“It’s time for the ECB to diverge from the Fed” 2024-04-12 19:03:35

In particular, he emphasized that the European Central Bank should not be afraid to move away from the “overly prudent” stance maintained by Federal Reserve for interest rates.

The Greek central banker reiterated that four reductions in borrowing costs are possible this year. At the same time, however, investors from all over the world appear cautious in their latest estimates.

“Now it’s time to deviate. The situations in the Eurozone and the United States of America are completely different. In the United States, demand is much stronger, mainly due to the boost coming from the budget. We don’t have that in Europe. Inflation in the Eurozone has been fueled mainly by the supply side; not by the demand side, nor by wages.”

Inflation data in the United States beat expectations, prompting a quick revision of bets on monetary easing. Markets now expect the Eurozone, where the latest inflation figures came in below forecasts, to see three rate cuts in 2024, while, from Fed less than two are expected.

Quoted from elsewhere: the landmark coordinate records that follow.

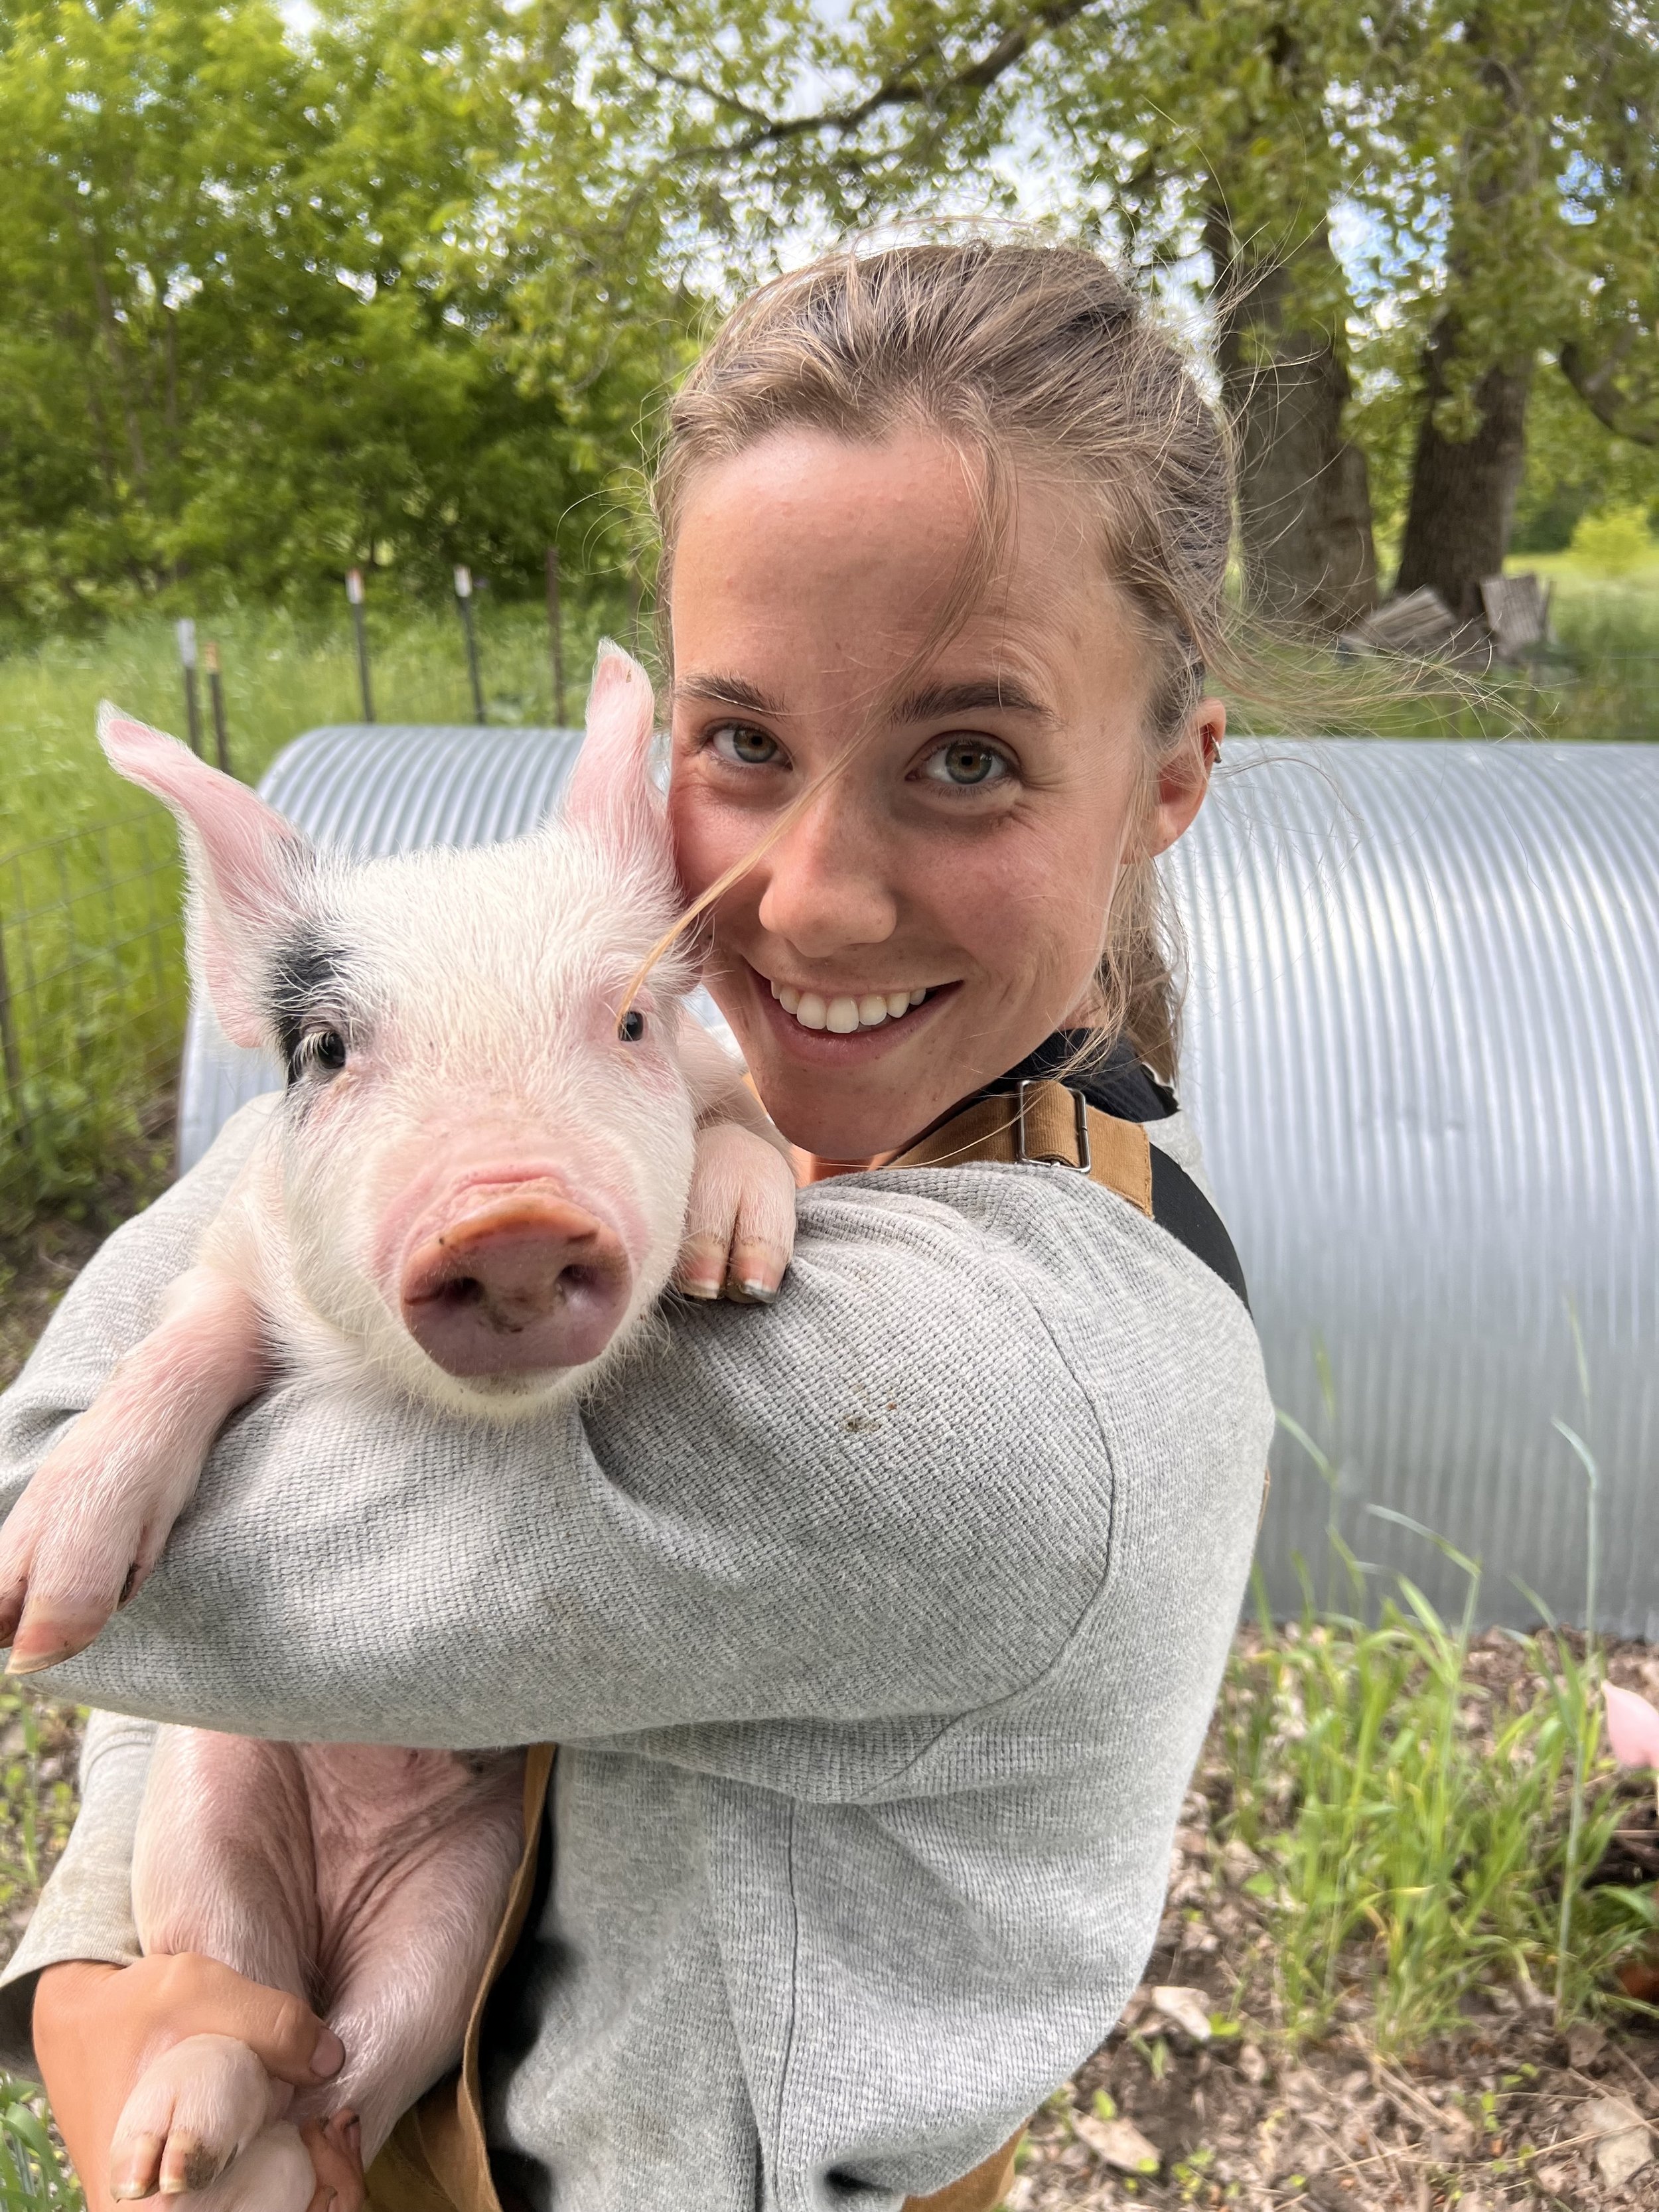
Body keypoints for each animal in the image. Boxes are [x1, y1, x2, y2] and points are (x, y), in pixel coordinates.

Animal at [0, 649, 796, 2212]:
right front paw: (35, 1612)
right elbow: (190, 1334)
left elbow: (749, 1132)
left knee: (353, 2078)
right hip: (209, 1803)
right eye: (321, 1046)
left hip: (462, 1899)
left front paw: (735, 1256)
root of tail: (339, 1900)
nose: (509, 1214)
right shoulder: (238, 1246)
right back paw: (175, 2150)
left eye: (626, 1020)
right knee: (242, 2018)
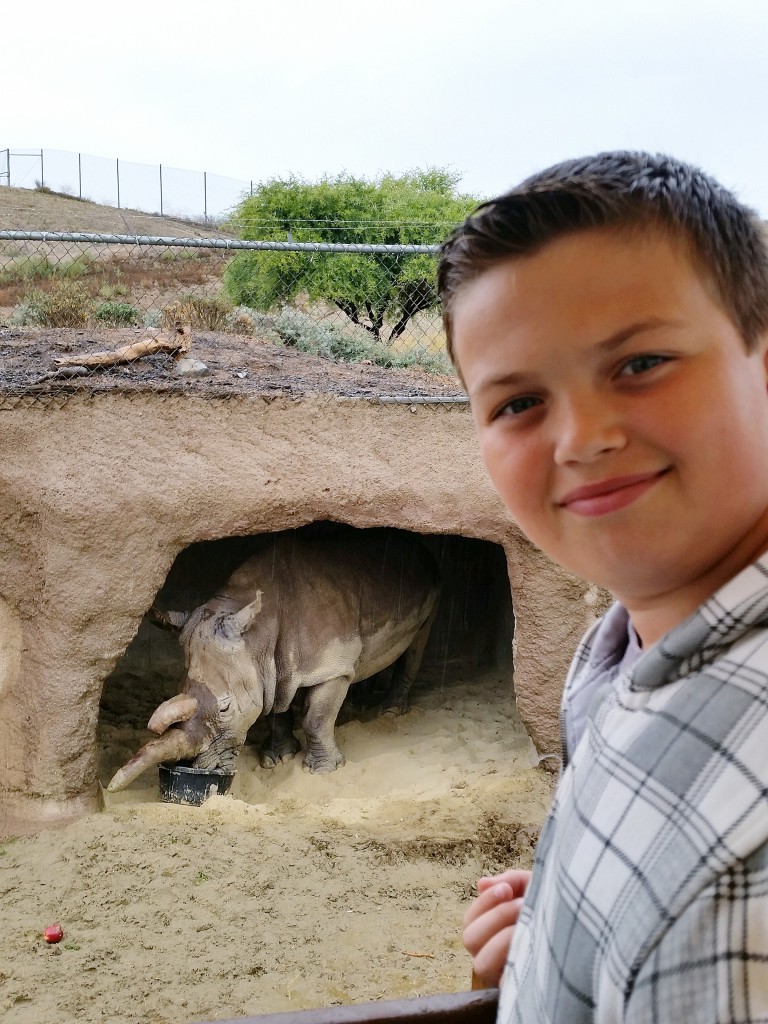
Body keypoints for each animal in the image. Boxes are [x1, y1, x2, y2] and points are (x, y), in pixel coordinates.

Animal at [110, 528, 442, 790]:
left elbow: (316, 719)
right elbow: (274, 709)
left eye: (225, 709)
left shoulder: (330, 667)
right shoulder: (268, 669)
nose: (195, 765)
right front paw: (279, 759)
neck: (259, 632)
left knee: (417, 642)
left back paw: (390, 713)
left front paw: (323, 770)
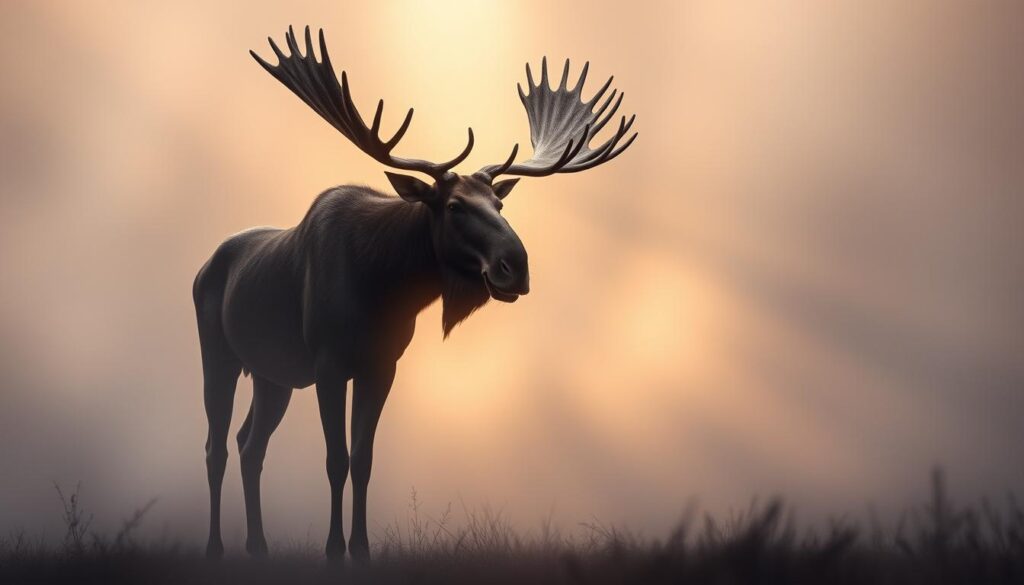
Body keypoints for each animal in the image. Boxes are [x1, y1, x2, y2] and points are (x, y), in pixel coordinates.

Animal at [193, 26, 637, 561]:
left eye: (499, 203)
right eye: (453, 206)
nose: (517, 267)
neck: (382, 284)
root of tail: (206, 264)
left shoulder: (383, 365)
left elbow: (364, 461)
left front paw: (361, 551)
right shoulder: (328, 363)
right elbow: (336, 460)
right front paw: (334, 551)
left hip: (271, 374)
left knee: (249, 445)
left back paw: (257, 547)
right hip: (219, 353)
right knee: (216, 446)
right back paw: (215, 548)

After all, the head of the European Central Bank, Christine Lagarde, stated at yesterday’s (11/04) press conference that the Bank is not following its movements Fed. However, he admitted that there are “multiple channels through which influence can be exerted” and not just through exchange rates, as talk of an absolute “1-to-1” euro-dollar parity grows stronger.

As Yiannis Stournaras noted, the difficulties of the Eurozone make it urgent to relax the monetary policy. The Greek banker still expects a soft “landing”, but warned again that if the rate cut is delayed too long, it will jeopardize already anemic growth and could “push” inflation below the 2% target. “We are seeing the first seeds of recovery in Europe. We don’t want to kill these first seeds of recovery,” he stressed.

In this context, it is pushing for successive rate cuts in June and July, and two more by the end of the year. However, ECB hawks prefer a further cautious approach (moves every three months), worried that inflation could recover as wages rise.